Zweifellos war Biedenkopfs überragende Intelligenz in Verbindung mit seinem Managementgeschick gepaart mit der Eitelkeit, vieles besser zu wissen und besser umsetzen zu können als andere. Gespräche mit ihm hatten stets auch den Anflug eines Hauptseminars; seine Haltung die eines wohlmeinenden Ordinarius gegenüber dem wissbegierigen Studenten. Doch Biedenkopf war kein Kathederweiser. Dass er ein mit allen Wassern gewaschener innovativer und handlungsorientierter Politiker war, konnte er nach der Wiedervereinigung als Ministerpräsident in Sachsen beweisen. Alles davor war für ihn Lehrzeit. Alle Connections, die er in Jahrzehnten in Wirtschaft, in Politik und mit den Gewerkschaften gesammelt hatte, konnte er für den Aufbau dieses ihm anvertrauten Landes einsetzen.
Verletzlichkeit des stolzen Mannes
Sachsen war sein Erfolg. Dass auch Erfolge brüchig sein können, beweist der peinliche Rechtsdrift des Freistaats. Bei dem autoritätsgewöhnten Bewohner des Landes aber wurde seine herrschaftliche Attitüde mit der Ehrbezeichnung „König Kurt“ geadelt. Doch zuweilen trat in persönlichen Gespräche auch die Verletztheit des stolzen Mannes zutage, wenn andere – noch dazu aus seiner Regierungsfraktion – sich öffentlich kritisch über ihn äußerten. Geschah das im Deutschlandfunk, hatte ich einen tief verletzten Beschwerdeführer am Autotelefon. Aber Intendanten müssen in solchen Fällen auch Psychotherapeuten sein. Aber sie suchen keine Interviewpartner aus, die Regierungschefs genehm sind.

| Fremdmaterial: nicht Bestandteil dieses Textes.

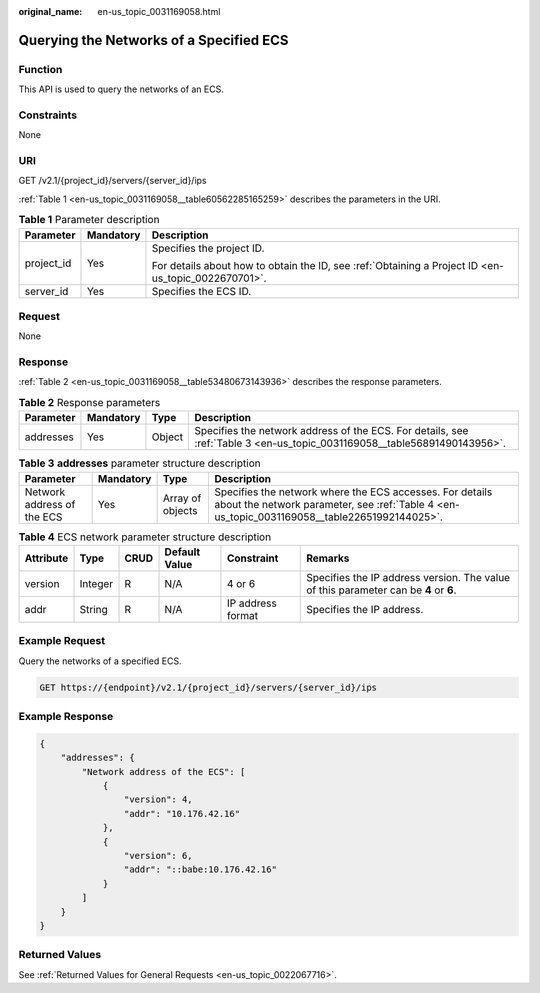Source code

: :original_name: en-us_topic_0031169058.html

.. _en-us_topic_0031169058:

Querying the Networks of a Specified ECS
========================================

Function
--------

This API is used to query the networks of an ECS.

Constraints
-----------

None

URI
---

GET /v2.1/{project_id}/servers/{server_id}/ips

:ref:`Table 1 <en-us_topic_0031169058__table60562285165259>` describes the parameters in the URI.

.. _en-us_topic_0031169058__table60562285165259:

.. table:: **Table 1** Parameter description

   +-----------------------+-----------------------+-----------------------------------------------------------------------------------------------------+
   | Parameter             | Mandatory             | Description                                                                                         |
   +=======================+=======================+=====================================================================================================+
   | project_id            | Yes                   | Specifies the project ID.                                                                           |
   |                       |                       |                                                                                                     |
   |                       |                       | For details about how to obtain the ID, see :ref:`Obtaining a Project ID <en-us_topic_0022670701>`. |
   +-----------------------+-----------------------+-----------------------------------------------------------------------------------------------------+
   | server_id             | Yes                   | Specifies the ECS ID.                                                                               |
   +-----------------------+-----------------------+-----------------------------------------------------------------------------------------------------+

Request
-------

None

Response
--------

:ref:`Table 2 <en-us_topic_0031169058__table53480673143936>` describes the response parameters.

.. _en-us_topic_0031169058__table53480673143936:

.. table:: **Table 2** Response parameters

   +-----------+-----------+--------+--------------------------------------------------------------------------------------------------------------------------+
   | Parameter | Mandatory | Type   | Description                                                                                                              |
   +===========+===========+========+==========================================================================================================================+
   | addresses | Yes       | Object | Specifies the network address of the ECS. For details, see :ref:`Table 3 <en-us_topic_0031169058__table56891490143956>`. |
   +-----------+-----------+--------+--------------------------------------------------------------------------------------------------------------------------+

.. _en-us_topic_0031169058__table56891490143956:

.. table:: **Table 3** **addresses** parameter structure description

   +----------------------------+-----------+------------------+----------------------------------------------------------------------------------------------------------------------------------------------------------+
   | Parameter                  | Mandatory | Type             | Description                                                                                                                                              |
   +============================+===========+==================+==========================================================================================================================================================+
   | Network address of the ECS | Yes       | Array of objects | Specifies the network where the ECS accesses. For details about the network parameter, see :ref:`Table 4 <en-us_topic_0031169058__table22651992144025>`. |
   +----------------------------+-----------+------------------+----------------------------------------------------------------------------------------------------------------------------------------------------------+

.. _en-us_topic_0031169058__table22651992144025:

.. table:: **Table 4** ECS network parameter structure description

   +-----------+---------+------+---------------+-------------------+--------------------------------------------------------------------------------------+
   | Attribute | Type    | CRUD | Default Value | Constraint        | Remarks                                                                              |
   +===========+=========+======+===============+===================+======================================================================================+
   | version   | Integer | R    | N/A           | 4 or 6            | Specifies the IP address version. The value of this parameter can be **4** or **6**. |
   +-----------+---------+------+---------------+-------------------+--------------------------------------------------------------------------------------+
   | addr      | String  | R    | N/A           | IP address format | Specifies the IP address.                                                            |
   +-----------+---------+------+---------------+-------------------+--------------------------------------------------------------------------------------+

Example Request
---------------

Query the networks of a specified ECS.

.. code-block:: text

   GET https://{endpoint}/v2.1/{project_id}/servers/{server_id}/ips

Example Response
----------------

.. code-block::

   {
       "addresses": {
           "Network address of the ECS": [
               {
                   "version": 4,
                   "addr": "10.176.42.16"
               },
               {
                   "version": 6,
                   "addr": "::babe:10.176.42.16"
               }
           ]
       }
   }

Returned Values
---------------

See :ref:`Returned Values for General Requests <en-us_topic_0022067716>`.
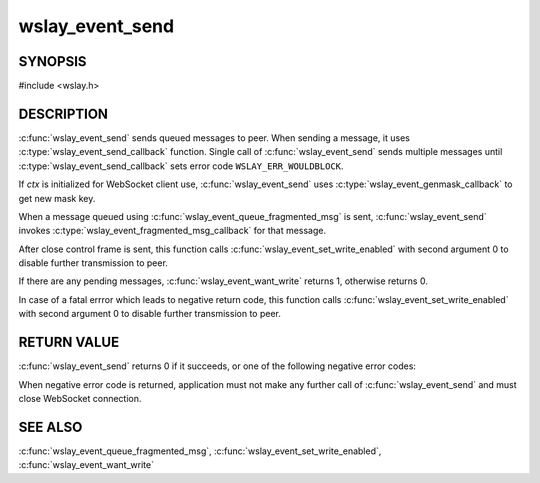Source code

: wslay_event_send
================

SYNOPSIS
--------

#include <wslay.h>

.. c:function:: int wslay_event_send(wslay_event_context_ptr ctx)

DESCRIPTION
-----------

:c:func:`wslay_event_send` sends queued messages to peer.
When sending a message, it uses
:c:type:`wslay_event_send_callback` function.
Single call of :c:func:`wslay_event_send` sends multiple messages
until :c:type:`wslay_event_send_callback` sets error code
``WSLAY_ERR_WOULDBLOCK``.

If *ctx* is initialized for WebSocket client use,
:c:func:`wslay_event_send` uses :c:type:`wslay_event_genmask_callback`
to get new mask key.

When a message queued using :c:func:`wslay_event_queue_fragmented_msg` is sent,
:c:func:`wslay_event_send` invokes
:c:type:`wslay_event_fragmented_msg_callback` for that message.

After close control frame is sent, this function 
calls :c:func:`wslay_event_set_write_enabled` with second argument
0 to disable further transmission to peer.

If there are any pending messages, :c:func:`wslay_event_want_write`
returns 1, otherwise returns 0.

In case of a fatal errror which leads to negative return code,
this function calls :c:func:`wslay_event_set_write_enabled` with second argument
0 to disable further transmission to peer.

RETURN VALUE
------------

:c:func:`wslay_event_send` returns 0 if it succeeds, or one of the following
negative error codes:

.. describe:: WSLAY_ERR_CALLBACK_FAILURE

   User defined callback function is failed.

.. describe:: WSLAY_ERR_NOMEM

   Out of memory.

When negative error code is returned, application must not make any further
call of :c:func:`wslay_event_send` and must close WebSocket connection.

SEE ALSO
--------

:c:func:`wslay_event_queue_fragmented_msg`,
:c:func:`wslay_event_set_write_enabled`,
:c:func:`wslay_event_want_write`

Das, was Kurt Biedenkopf angepackte, hat er in den meisten Fällen – sei es bei der Reform der Union, in der gewerkschaftlichen Mitbestimmung oder beim Aufbau seines Bundeslandes – zu einem eindrucksvollen und nachhaltigen Erfolg geführt. Er war in einer Zeit, in der kraftstrotzende political animals wie Kohl und Schröder die Bundesrepublik zum Nutzen ihrer Bürger regierten, einer in der Reihe derer, denen das Land viel zu verdanken hat.